I used to love going in pricey antique stores, just to look and not touch, just to see things I may be really interested in, but in no way am ever going to own or feel like I REALLY need to own what is inside. Of course, this is like Basel.

However, I still LOVE going to flea markets and thrift stores to look at and buy paintings and photographs from people who don't normally paint or photograph, or who don't do these things for the reasons that we do them. I have a painting in my room (oil on canvas) of an American solider done by a Japanese portrait painter during the Ocupation that'll knock the socks off of a lot of what you see in contemporary painting, however I'm not sure if that is a fair comparision to make since the Japanese painting is much more like a rarity, cultural relic or artifact... I'm going off on tangents...

41.

Oldpro

February 4, 2005, 9:54 PM

of course you can go to Google Images and put in a name and get a zillion images. It is reptitious, messy and full of other junk but you sure do get stuff.

Or go to the newCrit.org Image Finder and find most of the best image sources.

Jack, I had a similar experience way back when I was a kid painter working in NYC and in love with Morandi. I went to one of the first Morandi exhibits ever held in this country at the World House Gallery on Madison Ave and I saw a painting I wanted so bad I could taste it.

I asked someone how much it was and he took one look at us artist types and stuck up his nose and said "3" and walked away disdainfully.

I conferred at length with my wife and talked over our rent (then $175) and our expenses and finally went up to the guy and ventured "How about two-fifty?"

"Two-fifty? Two fifty what?

"two hundred and fifty dollars" I piteously answered.

"huh" he snorted "The picture is Three THOUSAND!"

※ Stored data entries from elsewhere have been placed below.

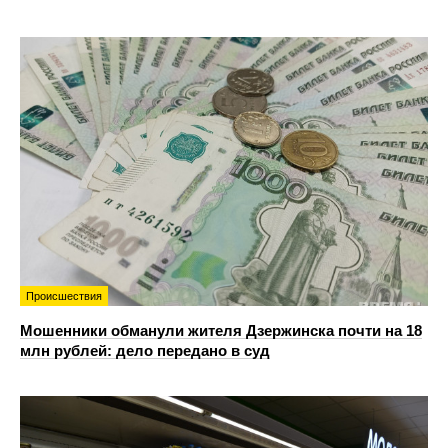
Происшествия
Мошенники обманули жителя Дзержинска почти на 18
млн рублей: дело передано в суд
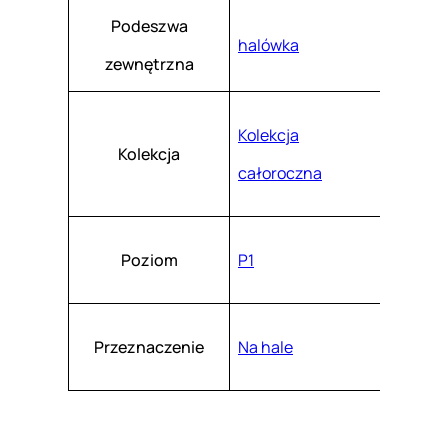
Podeszwa
halówka
zewnętrzna
Kolekcja
Kolekcja
całoroczna
Poziom
P1
Przeznaczenie
Na hale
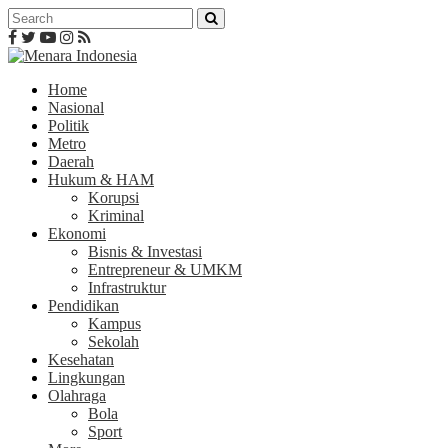
Home
Nasional
Politik
Metro
Daerah
Hukum & HAM
Korupsi
Kriminal
Ekonomi
Bisnis & Investasi
Entrepreneur & UMKM
Infrastruktur
Pendidikan
Kampus
Sekolah
Kesehatan
Lingkungan
Olahraga
Bola
Sport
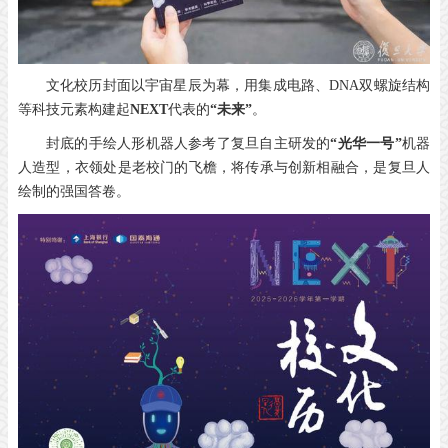
文化校历封面以宇宙星辰为幕，用集成电路、
DNA
双螺旋结构
等科技元素构建起
NEXT
代表的
“未来”
。
封底的手绘人形机器人参考了复旦自主研发的
“光华一号”
机器
人造型，衣领处是老校门的飞檐，将传承与创新相融合，是复旦人
绘制的强国答卷。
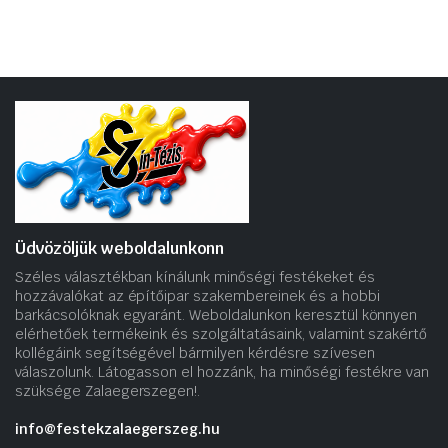
Üdvözöljük weboldalunkonn
Széles választékban kínálunk minőségi festékeket és
hozzávalókat az építőipar szakembereinek és a hobbi
barkácsolóknak egyaránt. Weboldalunkon keresztül könnyen
elérhetőek termékeink és szolgáltatásaink, valamint szakértő
kollégáink segítségével bármilyen kérdésre szívesen
válaszolunk. Látogasson el hozzánk, ha minőségi festékre van
szüksége Zalaegerszegen!.
info@festekzalaegerszeg.hu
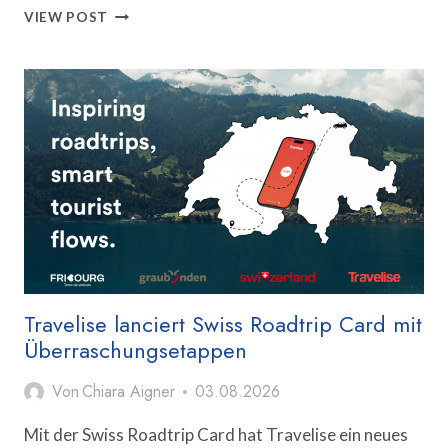
DZT
VIEW POST
RICHTET
SUSTAINABLE
TOURISM
DAY
IN
FRANKFURT
AUS
Travelise lanciert Swiss Roadtrip Card mit
Überraschungsetappen
Von
Chiara Aigner
03.08.2026
Mit der Swiss Roadtrip Card hat Travelise ein neues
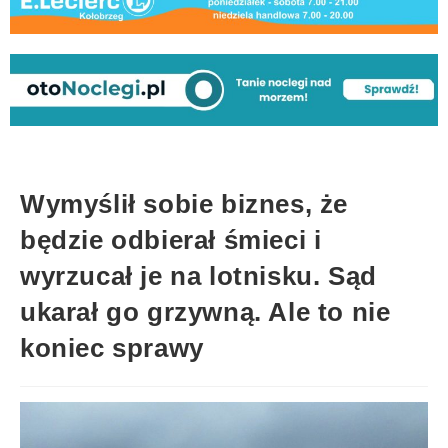
Wymyślił sobie biznes, że
będzie odbierał śmieci i
wyrzucał je na lotnisku. Sąd
ukarał go grzywną. Ale to nie
koniec sprawy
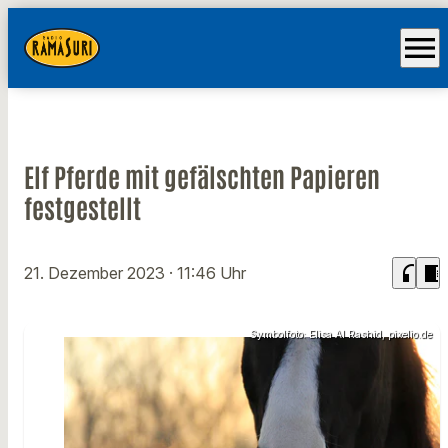
menu
Elf Pferde mit gefälschten Papieren
festgestellt
headphones
chrome_reader_mode
21. Dezember 2023
· 11:46 Uhr
Symbolfoto: Elisa Al Rashid, pixelio.de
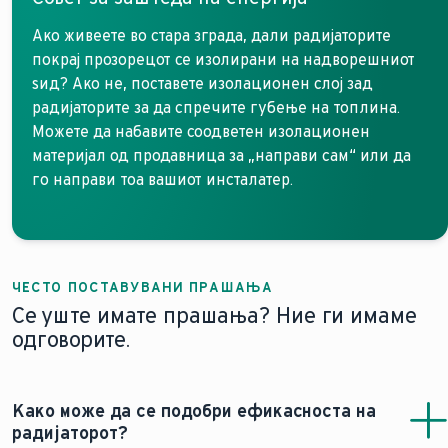
Ако живеете во стара зграда, дали радијаторите
покрај прозорецот се изолирани на надворешниот
ѕид? Ако не, поставете изолационен слој зад
радијаторите за да спречите губење на топлина.
Можете да набавите соодветен изолационен
материјал од продавница за „направи сам“ или да
го направи тоа вашиот инсталатер.
ЧЕСТО ПОСТАВУВАНИ ПРАШАЊА
Се уште имате прашања? Ние ги имаме
одговорите.
Како може да се подобри ефикасноста на
радијаторот?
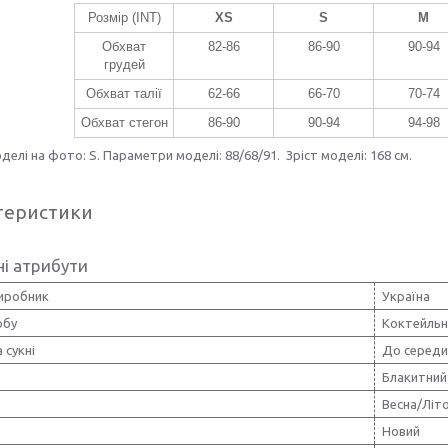
Розмір (INT)
XS
S
M
Обхват
82-86
86-90
90-94
грудей
Обхват талії
62-66
66-70
70-74
Обхват стегон
86-90
90-94
94-98
делі на фото: S. Параметри моделі: 88/68/91. Зріст моделі: 168 см.
теристики
і атрибути
виробник
Україна
обу
Коктейльн
 сукні
До середи
Блакитний
Весна/Літ
Новий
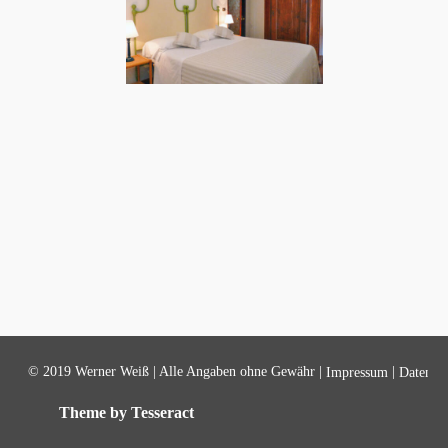
© 2019 Werner Weiß | Alle Angaben ohne Gewähr |
|
Impressum
Datensch
Theme by Tesseract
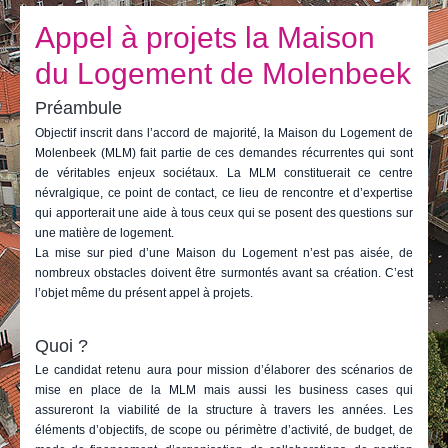
Je vis
Appel à projets la Maison
Je visite
du Logement de Molenbeek
Publications
Préambule
Actualités
Objectif inscrit dans l’accord de majorité, la Maison du Logement de
Molenbeek (MLM) fait partie de ces demandes récurrentes qui sont
E-guichet / Prendre RDV
de véritables enjeux sociétaux. La MLM constituerait ce centre
névralgique, ce point de contact, ce lieu de rencontre et d’expertise
Actualités
qui apporterait une aide à tous ceux qui se posent des questions sur
une matière de logement.
La mise sur pied d’une Maison du Logement n’est pas aisée, de
nombreux obstacles doivent être surmontés avant sa création. C’est
l’objet même du présent appel à projets.
Quoi ?
Le candidat retenu aura pour mission d’élaborer des scénarios de
mise en place de la MLM mais aussi les business cases qui
assureront la viabilité de la structure à travers les années. Les
éléments d’objectifs, de scope ou périmètre d’activité, de budget, de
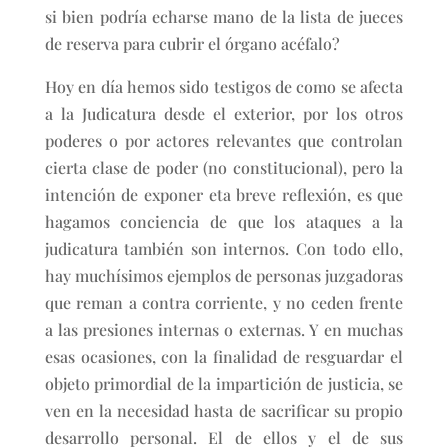
si bien podría echarse mano de la lista de jueces
de reserva para cubrir el órgano acéfalo?
Hoy en día hemos sido testigos de como se afecta
a la Judicatura desde el exterior, por los otros
poderes o por actores relevantes que controlan
cierta clase de poder (no constitucional), pero la
intención de exponer eta breve reflexión, es que
hagamos conciencia de que los ataques a la
judicatura también son internos. Con todo ello,
hay muchísimos ejemplos de personas juzgadoras
que reman a contra corriente, y no ceden frente
a las presiones internas o externas. Y en muchas
esas ocasiones, con la finalidad de resguardar el
objeto primordial de la impartición de justicia, se
ven en la necesidad hasta de sacrificar su propio
desarrollo personal. El de ellos y el de sus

It was the beginning of my education in the ways of the art business.

42.

Ross

February 4, 2005, 10:07 PM

Like the story, oldpro. I love Morandi's work as well. There was one of his paintings this year at Basel, actually.

43.

alesh

February 4, 2005, 10:24 PM

The world is a funny place. On Antiques Roadshow the other day they had a big clay jug that was "conservatively" appraised at $85,000. The new Rolls Royce sells for $260,000. There's something nice about the fact that art my new artists can sell for lots of money . . . keeps things interesting.

44.

Jack

February 4, 2005, 10:52 PM

The Peyton situation reminds me of Meissonier in the 19th century, who also did small pictures which were all the rage, especially among the newly rich. Everyone who was anyone HAD to have one, and they were VERY expensive. Any of you guys ever hear of Meissonier? There's a moral in that.

45.

oldpro

February 5, 2005, 12:27 AM

Check him out:

http://cgfa.sunsite.dk/m/m-11.htm#meissonier

46.

that guy in the second to last row

February 5, 2005, 12:28 AM

not to take away from your story Jack, but by coincidence I received a postcard in the mail today with "A Painter" by Ernest Meissonier. Thats the quickest snail mail rebuttal I've ever received to an e analogy.

47.

that guy in the second to last row

February 5, 2005, 12:40 AM

That little landscape at Antibes is awfully nice. It has an airy Corot / snapshot feel. "The Painter" I received is more typical of the other ones you linked to, oldpro. In fact very similar to "the lovers of paintings. Dingy salon stuff. Such is that merciless beast art history, if you don't keep up the quality department, ya fall off.

48.

Jack

February 5, 2005, 2:21 AM

What made Meissonier famous and rich was the sort of thing represented by the top two pictures in Oldpro's link. His landscapes were more attractive, in part because they were less studied and stale than his signature work. He was very conceited and hated Courbet, and may have been behind the government fine that forced Courbet to spend his last years in exile because he couldn't pay it.

49.

oldpro

February 5, 2005, 3:00 AM

And yet he was really a pretty clunky painter, as well as a corny one, not half as good as his contemporaty Bouguereau or artists of the previous generation like David & Ingres, all of whom painted corny grandiose and sentimental subjects in an ultra-tight style.

when people are buying for non-art reasons it doesn't matter how good it is as art.